Strand-Jones was ordained in the Church of England as deacon in 1903 and priest in 1904. He was curate at Mold, Flintshire, from 1903 to 1908, and at Corwen, Denbighshire, before going to serve as an army chaplain in India in 1909, becoming based in garrisons in the Punjab under the Diocese of Lahore (most of the territory of which is now part of Pakistan). During the First World War he served within India and became senior chaplain to the Waziristan Field Force on the North-West Frontier in 1916–17. He was remembered as a keen organiser of hockey, football and cricket matches for troops.
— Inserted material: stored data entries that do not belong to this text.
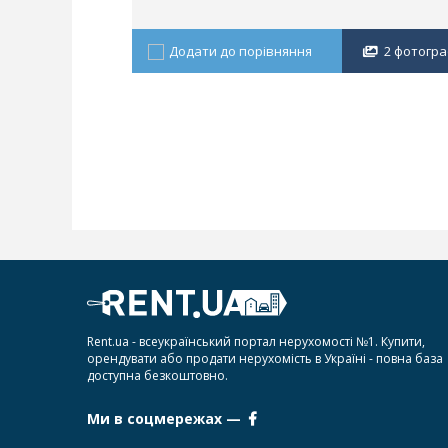
Додати до порівняння
2 фотограф
Rent.ua - всеукраїнський портал нерухомості №1. Купити,
орендувати або продати нерухомість в Україні - повна база
доступна безкоштовно.
Ми в соцмережах —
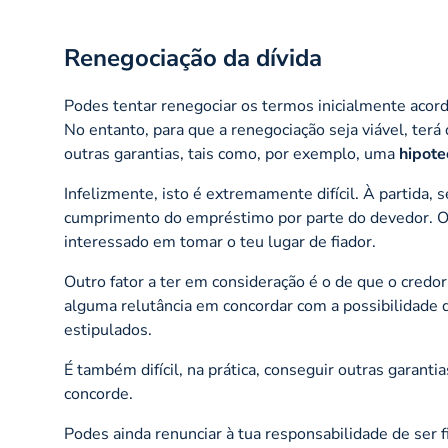
Renegociação da dívida
Podes tentar renegociar os termos inicialmente acorda
No entanto, para que a renegociação seja viável, ter
outras garantias, tais como, por exemplo, uma
hipote
Infelizmente, isto é extremamente difícil. À partida, 
cumprimento do empréstimo por parte do devedor. Or
interessado em tomar o teu lugar de fiador.
Outro fator a ter em consideração é o de que o credor
alguma relutância em concordar com a possibilidade d
estipulados.
É também difícil, na prática, conseguir outras garant
concorde.
Podes ainda renunciar à tua responsabilidade de ser 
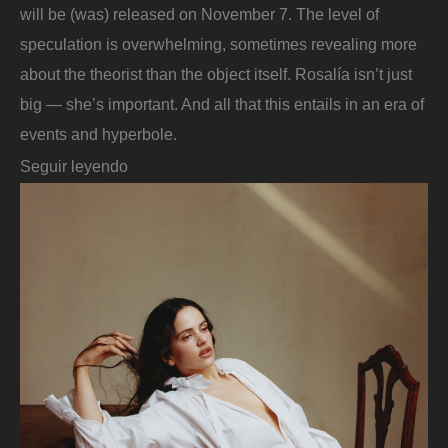
will be (was) released on November 7. The level of
speculation is overwhelming, sometimes revealing more
about the theorist than the object itself. Rosalía isn’t just
big — she’s important. And all that this entails in an era of
events and hyperbole.
Seguir leyendo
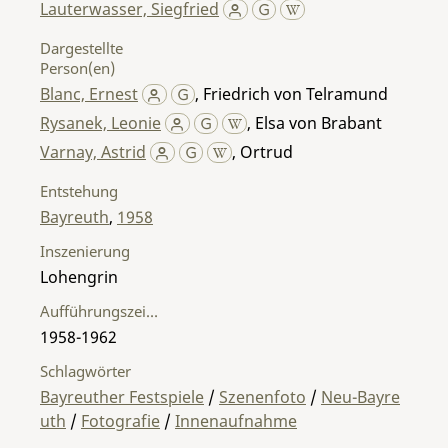
Lauterwasser, Siegfried
Dargestellte
Person(en)
Blanc, Ernest
,
Friedrich von Telramund
Rysanek, Leonie
,
Elsa von Brabant
Varnay, Astrid
,
Ortrud
Entstehung
Bayreuth
,
1958
Inszenierung
Lohengrin
Aufführungszeitraum
1958-1962
Schlagwörter
Bayreuther Festspiele
/
Szenenfoto
/
Neu-Bayre
uth
/
Fotografie
/
Innenaufnahme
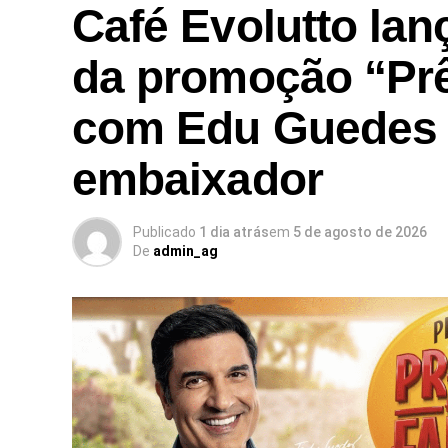
Café Evolutto la
da promoção “Pr
com Edu Guedes
embaixador
Publicado
1 dia atrás
em
5 de agosto de 2026
De
admin_ag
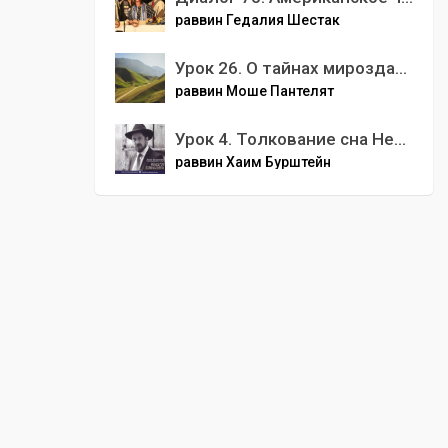
раввин Гедалия Шестак
Урок 26. О тайнах мироздания. О состоянии человека в этом мире
раввин Моше Пантелят
Урок 4. Толкование сна Невухаднецара
раввин Хаим Бурштейн
00
:
00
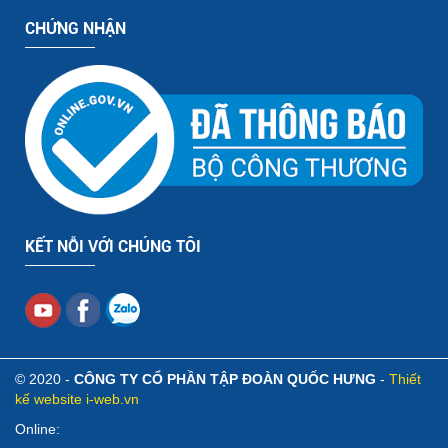
CHỨNG NHẬN
KẾT NỖI VỚI CHÚNG TÔI
© 2020 -
CÔNG TY CỔ PHẦN TẬP ĐOÀN QUỐC HƯNG
-
Thiết
kế website i-web.vn
Online:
He was the Senior Chaplain in Dalhousie, India, in the years 1926 to 1928.

After leaving the army, he then ministered in England as Rector of Hanwood, Shropshire from 1929 to 1934 and for much of the same period was also Chaplain at Shrewsbury Prison.

On retirement, he moved back to Wales to become a farmer near Lampeter. He was chairman of Lampeter Town RFC 1947-48. He died in 1958 aged 80. One of his former international colleagues, Rhys Gabe, said that Strand-Jones "was always reliable on the field and a gentleman with kindly feelings and high principles off the field".